Abstract

We have used whole-cell patch-clamp techniques to examine the sensitivities of the inwardly and the outwardly rectifying K+ currents in sheep parotid cells to K+ channel blockers. Extracellular tetraethylammonium (ID50 approximately 200 mu mol/liter), quinine (ID50 approximately 100 mu mol/liter), verapamil (ID50 approximately 30 mumol/liter) and charybdotoxin (ID50 < 0.1 mu mol/liter) reduced the outwardly rectifying current but had no effect on the inwardly rectifying current. Quinidine inhibited the outwardly rectifying current (ID50 approximately 200 mu mol/liter) and, at a concentration of 1 mmol/liter, reduced the inwardly rectifying current by 35%. Extracellular Ba2+ inhibited both the inwardly and outwardly rectifying K+ currents but the inwardly rectifying K+ current was more sensitive to it (ID50 approximately 1 mu mol/liter) than was the outwardly rectifying K+ current (ID50 approximately 2 mmol/liter).
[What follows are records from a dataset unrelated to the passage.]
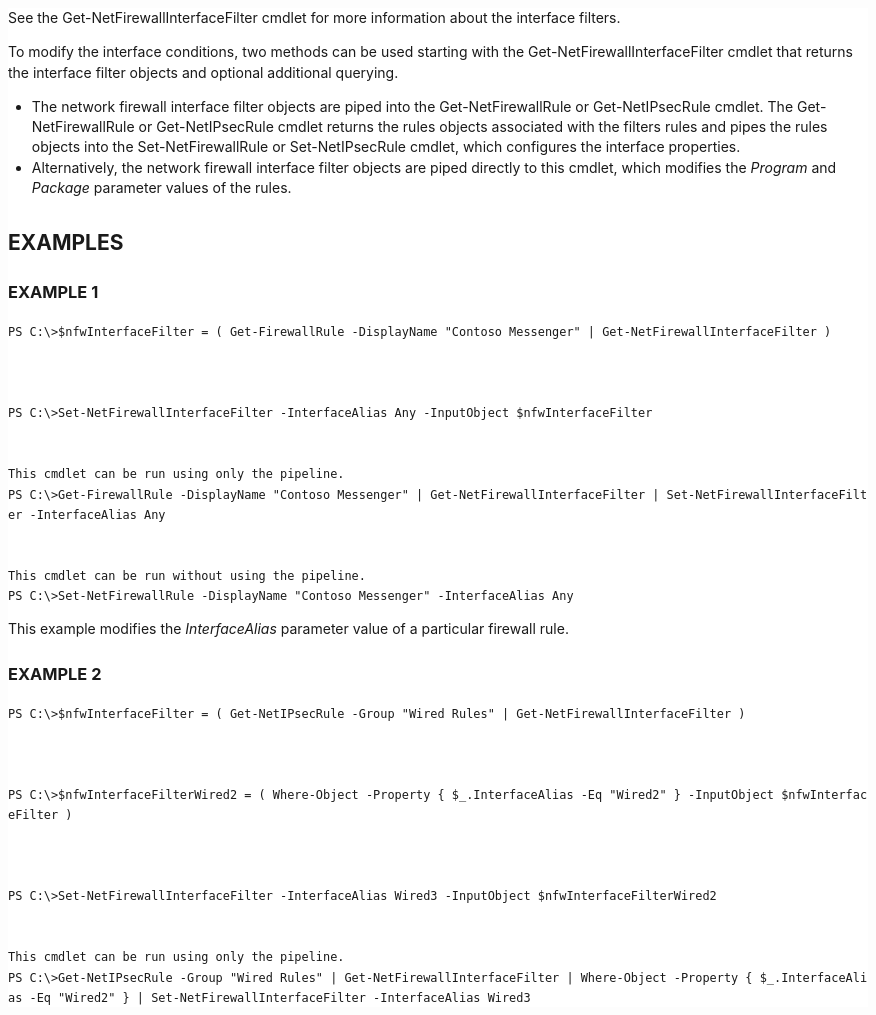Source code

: See the Get-NetFirewallInterfaceFilter cmdlet for more information about the interface filters.

To modify the interface conditions, two methods can be used starting with the Get-NetFirewallInterfaceFilter cmdlet that returns the interface filter objects and optional additional querying. 
- The network firewall interface filter objects are piped into the Get-NetFirewallRule or Get-NetIPsecRule cmdlet.
The Get-NetFirewallRule or Get-NetIPsecRule cmdlet returns the rules objects associated with the filters rules and pipes the rules objects into the Set-NetFirewallRule or Set-NetIPsecRule cmdlet, which configures the interface properties. 
- Alternatively, the network firewall interface filter objects are piped directly to this cmdlet, which modifies the *Program* and *Package* parameter values of the rules.

## EXAMPLES

### EXAMPLE 1
```
PS C:\>$nfwInterfaceFilter = ( Get-FirewallRule -DisplayName "Contoso Messenger" | Get-NetFirewallInterfaceFilter )



PS C:\>Set-NetFirewallInterfaceFilter -InterfaceAlias Any -InputObject $nfwInterfaceFilter


This cmdlet can be run using only the pipeline.
PS C:\>Get-FirewallRule -DisplayName "Contoso Messenger" | Get-NetFirewallInterfaceFilter | Set-NetFirewallInterfaceFilter -InterfaceAlias Any


This cmdlet can be run without using the pipeline.
PS C:\>Set-NetFirewallRule -DisplayName "Contoso Messenger" -InterfaceAlias Any
```

This example modifies the *InterfaceAlias* parameter value of a particular firewall rule.

### EXAMPLE 2
```
PS C:\>$nfwInterfaceFilter = ( Get-NetIPsecRule -Group "Wired Rules" | Get-NetFirewallInterfaceFilter )



PS C:\>$nfwInterfaceFilterWired2 = ( Where-Object -Property { $_.InterfaceAlias -Eq "Wired2" } -InputObject $nfwInterfaceFilter )



PS C:\>Set-NetFirewallInterfaceFilter -InterfaceAlias Wired3 -InputObject $nfwInterfaceFilterWired2


This cmdlet can be run using only the pipeline.
PS C:\>Get-NetIPsecRule -Group "Wired Rules" | Get-NetFirewallInterfaceFilter | Where-Object -Property { $_.InterfaceAlias -Eq "Wired2" } | Set-NetFirewallInterfaceFilter -InterfaceAlias Wired3
```
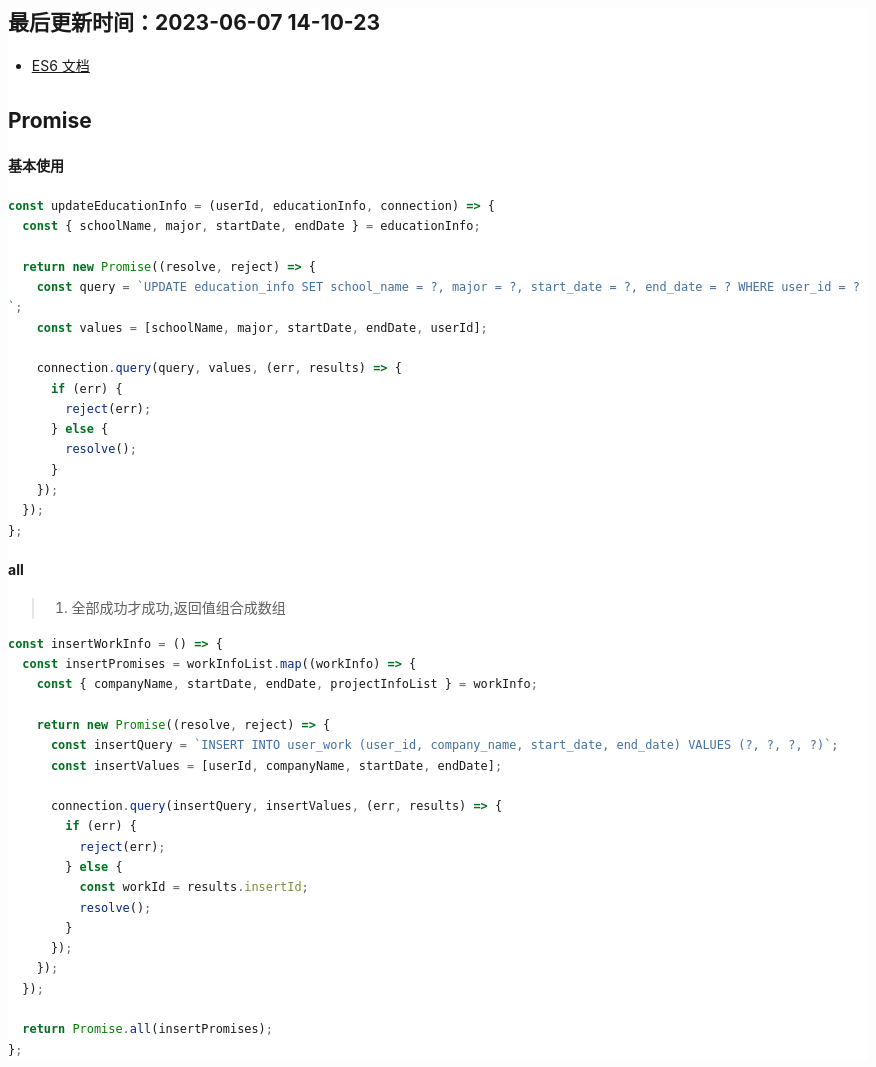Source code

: 

## 最后更新时间：2023-06-07 14-10-23

- [ES6 文档](https://es6.ruanyifeng.com/)

## Promise

#### 基本使用

```js
const updateEducationInfo = (userId, educationInfo, connection) => {
  const { schoolName, major, startDate, endDate } = educationInfo;

  return new Promise((resolve, reject) => {
    const query = `UPDATE education_info SET school_name = ?, major = ?, start_date = ?, end_date = ? WHERE user_id = ?`;
    const values = [schoolName, major, startDate, endDate, userId];

    connection.query(query, values, (err, results) => {
      if (err) {
        reject(err);
      } else {
        resolve();
      }
    });
  });
};
```

#### all

> 1.  全部成功才成功,返回值组合成数组

```js
const insertWorkInfo = () => {
  const insertPromises = workInfoList.map((workInfo) => {
    const { companyName, startDate, endDate, projectInfoList } = workInfo;

    return new Promise((resolve, reject) => {
      const insertQuery = `INSERT INTO user_work (user_id, company_name, start_date, end_date) VALUES (?, ?, ?, ?)`;
      const insertValues = [userId, companyName, startDate, endDate];

      connection.query(insertQuery, insertValues, (err, results) => {
        if (err) {
          reject(err);
        } else {
          const workId = results.insertId;
          resolve();
        }
      });
    });
  });

  return Promise.all(insertPromises);
};
```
Extracellular Cs+ reduced the inwardly rectifying K+ current (ID50 approximately 100 mu mol/liter) without affecting the outwardly rectifying current; 4-aminopyridine (1 or 10 mmol/liter), lidocaine (0.1 or 1 mmol/liter) and flecainide (0.01 or 0.1 mmol/liter) affected neither current. In excised outside-out patches, the addition to the bath of quinine (100 mu mol/liter), quinidine (100 mu mol/liter), verapamil (100 mu mol/liter) or charybdotoxin (100 nmol/liter) inhibited Ca(2+)- and voltage-sensitive 250 pS K+ channels (BK channels), but 4-aminopyridine (1 mmol/liter) and lidocaine (0.1 mmol/liter) did not. The pattern of blocker sensitivities is thus consistent with the hypothesis that BK channels are responsible for the outwardly rectifying whole-cell current seen in resting sheep parotid cells.